My freshman year in college, I decided to take a SCALE-UP class to fulfill one of my physics requirements. SCALE-UP (Student-Centered Active Learning Environment with Upside-down Pedagogies) is a flipped class style that was developed in the NC State Physics Department. I was familiar with this teaching style, since my physics course in high school was similar – you would read outside of class and answer detailed learning objective questions and then come to class prepared to teach your classmates and work on short problems that reinforce what you learned outside of class. I really enjoyed this format and excelled in the two physics classes I took that were taught in this way. Since that experience, I have been an encourager of the flipped classroom to most students that I meet.
The benefits of the flipped classroom are evident: student’s become better problem-solvers and increase their conceptual understanding of the material. Failure rates are reduced, and many students have better attitudes about physics. However, it wasn’t until this past weekend that I considered that there may be a flip side to flipped classrooms. I saw a tweet from Chanda Prescod-Weinstein, a professor of Particle Physics and Cosmology at the University of New Hampshire. She linked to an article titled “When You Love Physics, But Physics Doesn’t Love You”.
The post detailed the account of Anna Perry, a person who left their physics department because the structure failed to let them be their authentic self. They mention struggles that many have faced – learning that it’s easier just to be quiet than to try and be yourself. While some people can push through this in face-to-face classroom settings, it becomes harder when you enter a flipped classroom setting and are forced to complete group work with your peers in order to learn – a group whose behavior, they note, already feels discriminatory. They recounts their experience (emphasis mine):
Each day in class I was either talked over, having my knowledge discredited, or left to do all the work by myself. By the end of the first week I was so upset that I completely shut down during class. I was trying so hard to fit into this picture of a perfect class that works and learns together, but my classmates did not feel a similar pressure. After all, the professor laughed at their jokes and modeled similar behavior of the quirky, culturally incompetent scientist that we all think of when we think of physicists. Playing into these stereotypes earns you laughs and friendships; deconstructing these stereotypes for the sexist, racist messages they are earns you disapproving silence and stares. Even choosing not to constantly validate my classmates’ behavior with laughs and smiles was enough for them to stop talking to me. Being exposed to this behavior every day was soul-crushing. When I was supposed to be learning crucial concepts that would build the foundation of my physics career, I was breaking down and trying not to let everyone see I was crying.

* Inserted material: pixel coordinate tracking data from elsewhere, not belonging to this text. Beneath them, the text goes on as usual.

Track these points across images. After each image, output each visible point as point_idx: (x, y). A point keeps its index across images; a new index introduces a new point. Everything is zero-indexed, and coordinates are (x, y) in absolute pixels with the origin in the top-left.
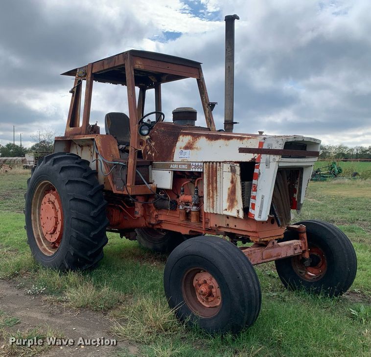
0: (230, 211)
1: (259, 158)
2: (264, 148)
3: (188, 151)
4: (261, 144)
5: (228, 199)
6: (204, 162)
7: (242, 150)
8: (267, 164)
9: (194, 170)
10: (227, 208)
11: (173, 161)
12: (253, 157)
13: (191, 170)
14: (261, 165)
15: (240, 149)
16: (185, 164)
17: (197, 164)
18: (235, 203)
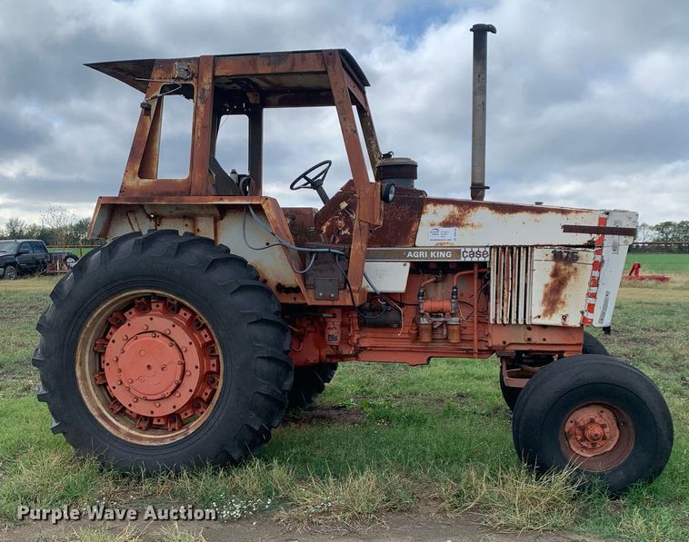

Their attempts to discuss this problem with their professor were mostly ignored or “mansplained” away. Their professor told them they needed to learn to work in groups and didn’t understand why it was so difficult to work in an environment where they felt uncomfortable. Ultimately, Anna chose to switch their major to a department that listens to, values, and respects them. They conclude with the following:
There is inequality in our society and there is inequality on this campus. There is a silent conflict between the members of our classrooms, whether we are aware of that or not. Unless a professor actively works to dismantle this inequality within their classroom, they are reproducing it. I do not leave my identity at the door of the physics classroom. I carry it with me—whether I want to or not—when I interact with my peers, when I listen to my professor speak, when I read the textbook. I am a political being because I live in a world that politicizes my gender, my race, my looks, my socioeconomic status. Society likes to ignore this, and thus we let asymmetrical power dynamics continue to thrive. Professors ignoring this results in more of the same.
I was treated as a student with deficits, a student ill-equipped to become a physicist. Professors that do this fail to realize that the problem is not the students, but rather the schooling process. I do not require some special form of instruction; my experience highlights fundamental flaws in the ways we set up our classrooms. If my classmates do not work respectfully, I shouldn’t have to quietly endure while waiting around for them to behave differently.
And, if a teacher isn’t modeling this respect, they are never going to change anyway.
While this isn’t to say that all flipped classrooms are bad, I would urge all of us to consider the environment in which we are placing our students. This is something I hadn’t even considered until a few days ago, and I’m sure there are lots of professors who may be teaching a flipped class right now and not have considered how social phenomena impact how comfortable students feel in their classes. Research exists (check out this Resource Letter linked by Prescod-Weinstein in a later tweet on Active Learning in Physics) on how to teach in flipped or collaborative classrooms properly, and it needs to involve an awareness of social identities and a commitment to respect, inclusion, and actively coaching students.